İklim krizine dair farkındalık hâlâ az
Küresel iklim krizi tüm dünyada oldukça konuşulmaya başlansa da bu konunun toplumsal olarak yankı uyandırdığı tek zaman dilimi, ekstrem hava koşullarını yaşadığımız anlara denk geliyor. Kendi konfor alanlarımızı aşıp önlemler almaya geldiğinde ise genelde elimizi taşın altına koymaktan çekiniyoruz. Bu durumun en önemli nedenlerinden biri, küresel iklim krizine dair farkındalığın yok denecek kadar az olması veya alışkanlıklarımızın global ölçekte doğuracağı sonuçları görmezden gelmemiz olarak özetlenebilir. Unutmayalım ki 1988 yılından bu yana gerçekleşen karbon gazı salınımının yüzde 71'i sadece 100 şirket tarafından gerçekleştirildi.
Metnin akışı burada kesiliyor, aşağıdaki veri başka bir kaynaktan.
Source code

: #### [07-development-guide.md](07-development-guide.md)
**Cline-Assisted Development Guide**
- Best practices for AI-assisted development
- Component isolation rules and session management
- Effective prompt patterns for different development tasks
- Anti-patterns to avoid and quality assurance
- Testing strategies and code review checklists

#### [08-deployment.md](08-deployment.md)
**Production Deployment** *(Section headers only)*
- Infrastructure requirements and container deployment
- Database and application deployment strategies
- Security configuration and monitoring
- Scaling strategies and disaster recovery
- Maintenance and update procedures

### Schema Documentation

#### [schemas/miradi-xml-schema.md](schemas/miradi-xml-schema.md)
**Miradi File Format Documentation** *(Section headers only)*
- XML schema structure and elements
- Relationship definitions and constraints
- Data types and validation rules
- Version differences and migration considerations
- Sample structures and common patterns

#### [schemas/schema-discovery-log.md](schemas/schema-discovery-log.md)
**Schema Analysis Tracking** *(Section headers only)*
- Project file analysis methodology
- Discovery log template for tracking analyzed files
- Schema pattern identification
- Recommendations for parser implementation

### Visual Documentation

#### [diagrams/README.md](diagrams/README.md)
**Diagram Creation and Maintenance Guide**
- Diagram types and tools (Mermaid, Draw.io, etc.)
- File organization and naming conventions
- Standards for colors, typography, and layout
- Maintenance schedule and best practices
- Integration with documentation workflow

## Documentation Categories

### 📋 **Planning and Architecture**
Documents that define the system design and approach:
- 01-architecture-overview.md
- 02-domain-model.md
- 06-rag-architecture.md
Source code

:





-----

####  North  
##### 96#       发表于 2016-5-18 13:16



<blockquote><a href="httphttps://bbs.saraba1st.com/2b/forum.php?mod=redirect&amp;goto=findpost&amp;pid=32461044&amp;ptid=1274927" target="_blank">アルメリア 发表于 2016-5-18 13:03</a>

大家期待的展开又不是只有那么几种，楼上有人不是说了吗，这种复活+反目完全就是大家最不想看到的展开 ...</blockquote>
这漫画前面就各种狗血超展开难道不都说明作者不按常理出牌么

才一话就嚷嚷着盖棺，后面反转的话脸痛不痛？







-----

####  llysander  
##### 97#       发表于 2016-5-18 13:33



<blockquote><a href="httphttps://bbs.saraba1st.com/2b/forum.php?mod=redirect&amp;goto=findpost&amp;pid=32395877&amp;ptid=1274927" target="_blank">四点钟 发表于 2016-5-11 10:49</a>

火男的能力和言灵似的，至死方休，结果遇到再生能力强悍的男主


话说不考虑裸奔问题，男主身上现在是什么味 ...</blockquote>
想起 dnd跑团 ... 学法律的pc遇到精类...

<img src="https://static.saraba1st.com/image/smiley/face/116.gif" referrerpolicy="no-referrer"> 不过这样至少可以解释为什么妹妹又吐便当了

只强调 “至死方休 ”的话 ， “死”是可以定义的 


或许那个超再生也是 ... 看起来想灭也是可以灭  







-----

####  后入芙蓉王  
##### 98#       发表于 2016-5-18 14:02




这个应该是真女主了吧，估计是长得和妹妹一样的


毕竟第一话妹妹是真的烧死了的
Küresel iklim krizi her canlının hayatını tehdit eder bir hal almışken, insanlığın konforu ve lüksü üzerine tekrar düşünmenin tam da zamanı olabilir. Bireylerin hayat tarzlarında ve beslenme alışkanlıklarındaki en küçük değişimin bile küresel ölçekte önemli rol oynadığını unutmamak gerek.